WHAT NEEDS TO BE DONE —
Copy every one of the records below word for word, leaving nothing out and changing nothing.

......

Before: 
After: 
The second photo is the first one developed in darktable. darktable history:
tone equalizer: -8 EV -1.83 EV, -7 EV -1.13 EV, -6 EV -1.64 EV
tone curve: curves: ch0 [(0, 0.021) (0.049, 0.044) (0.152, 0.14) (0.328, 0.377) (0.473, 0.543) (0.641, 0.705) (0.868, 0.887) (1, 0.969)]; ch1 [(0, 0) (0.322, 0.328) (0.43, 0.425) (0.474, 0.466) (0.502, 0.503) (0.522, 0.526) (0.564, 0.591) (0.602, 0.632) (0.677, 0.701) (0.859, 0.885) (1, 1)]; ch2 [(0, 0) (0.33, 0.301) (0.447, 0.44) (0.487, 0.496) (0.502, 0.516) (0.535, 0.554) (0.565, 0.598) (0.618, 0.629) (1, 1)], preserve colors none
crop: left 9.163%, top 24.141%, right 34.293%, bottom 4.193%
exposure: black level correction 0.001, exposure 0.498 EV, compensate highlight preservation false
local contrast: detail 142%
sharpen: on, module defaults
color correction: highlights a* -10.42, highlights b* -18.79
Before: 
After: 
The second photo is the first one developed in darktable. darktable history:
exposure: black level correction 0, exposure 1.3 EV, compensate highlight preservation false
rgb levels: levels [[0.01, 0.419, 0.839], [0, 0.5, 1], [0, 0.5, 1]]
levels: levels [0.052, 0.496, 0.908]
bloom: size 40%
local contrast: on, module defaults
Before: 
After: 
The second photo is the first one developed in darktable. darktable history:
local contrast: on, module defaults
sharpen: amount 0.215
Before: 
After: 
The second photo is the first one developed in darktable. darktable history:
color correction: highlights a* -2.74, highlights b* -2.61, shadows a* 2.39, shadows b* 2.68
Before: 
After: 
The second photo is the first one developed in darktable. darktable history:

......

RESULT FOR THIS TASK —
Before: 
After: 
The second photo is the first one developed in darktable. darktable history:
tone equalizer: -8 EV -1.83 EV, -7 EV -1.13 EV, -6 EV -1.64 EV
tone curve: curves: ch0 [(0, 0.021) (0.049, 0.044) (0.152, 0.14) (0.328, 0.377) (0.473, 0.543) (0.641, 0.705) (0.868, 0.887) (1, 0.969)]; ch1 [(0, 0) (0.322, 0.328) (0.43, 0.425) (0.474, 0.466) (0.502, 0.503) (0.522, 0.526) (0.564, 0.591) (0.602, 0.632) (0.677, 0.701) (0.859, 0.885) (1, 1)]; ch2 [(0, 0) (0.33, 0.301) (0.447, 0.44) (0.487, 0.496) (0.502, 0.516) (0.535, 0.554) (0.565, 0.598) (0.618, 0.629) (1, 1)], preserve colors none
crop: left 9.163%, top 24.141%, right 34.293%, bottom 4.193%
exposure: black level correction 0.001, exposure 0.498 EV, compensate highlight preservation false
local contrast: detail 142%
sharpen: on, module defaults
color correction: highlights a* -10.42, highlights b* -18.79
Before: 
After: 
The second photo is the first one developed in darktable. darktable history:
exposure: black level correction 0, exposure 1.3 EV, compensate highlight preservation false
rgb levels: levels [[0.01, 0.419, 0.839], [0, 0.5, 1], [0, 0.5, 1]]
levels: levels [0.052, 0.496, 0.908]
bloom: size 40%
local contrast: on, module defaults
Before: 
After: 
The second photo is the first one developed in darktable. darktable history:
local contrast: on, module defaults
sharpen: amount 0.215
Before: 
After: 
The second photo is the first one developed in darktable. darktable history:
color correction: highlights a* -2.74, highlights b* -2.61, shadows a* 2.39, shadows b* 2.68
Before: 
After: 
The second photo is the first one developed in darktable. darktable history:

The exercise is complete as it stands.